Mark green
Mark green

Reputation: 43

How to write single bits into bin file

i am trying to make an compress program that for example write instead regular 8 bits (char) only 1 or 2 bits, depend of the char we are trying to write. i tried to write with:

//I dont know what the function should return
char getBytes(char c)
{
    return 0xff;
}

ofstream fout;
fout.open("file.bin", ios::binary | ios::out);
fout << getBytes(c); 

but so far i succed writing only chars. so how can i write for example: '01'? or only '1'? in what function i should use for write into file with only bytes? thanks.

Upvotes: 0

Views: 136

Answers (1)

Dietmar K&#252;hl
Dietmar K&#252;hl

Reputation: 153792

Streams are sequences of bytes. There is no standard interface to write individual bits. If you want to write individual bits you’ll need to create your own abstraction of a bit stream built on top of streams. It would aggregate multiple bits into a byte which is then written to the underlying stream. If you want reasonable efficient writing you’ll probably need to aggregate multiple bytes before writing them to the stream.

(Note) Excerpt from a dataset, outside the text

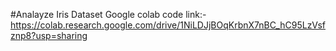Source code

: #Analayze Iris Dataset
Google colab code link:-
https://colab.research.google.com/drive/1NiLDJjBOqKrbnX7nBC_hC95LzVsfznp8?usp=sharing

A naïve implementation could look something like this:

class bitstream {
    std::streambuf* sbuf;
    int             count = 0;
    unsigned char   byte = 0;
public:
    bitstream(std::ostream& out): sbuf(out.rdbuf()) {}
    ~bitstream() {
        if (this->count) {
            this->sbuf->sputc(this->byte);
        }
    }
    bitstream& operator<< (bool b) {
        this->byte = (this->byte << 1) | b;
        if (++this->count == 8) {
            this->sbuf->sputc(this->byte);
            this->count = 0;
        }
        return *this;
    }
};

Note that this implementation has rather basic handling for the last byte: if a byte was started it will be written as is. Whether that is the intended behavior or whether it needs to be shifted for the written bits being in the top bits of the last byte depends on how things are being used. Also, there is no error handling for the case that the underlying stream couldn’t be written. (and the code is untest - I don’t have an easy way to compile on my mobile phone)

You’d use the class something like this:

int main() {
    std::ofstream file(“bits.txt”, std::ios_base::binary);
    bitstream       out(file);

    out << false << true << false << false
        << false << false << false << true;
}

Unless I messed things up, the above code should write A into the file bits.txt (the ASCII code for A is 65).

Just for context: files are actually organized into blocks of bytes. However, the stream abstraction aggregates the individual bytes written into blocks. Although byte oriented interfaces are provided by all popular operating systems writing anything but blocks of data tends to be rather inefficient.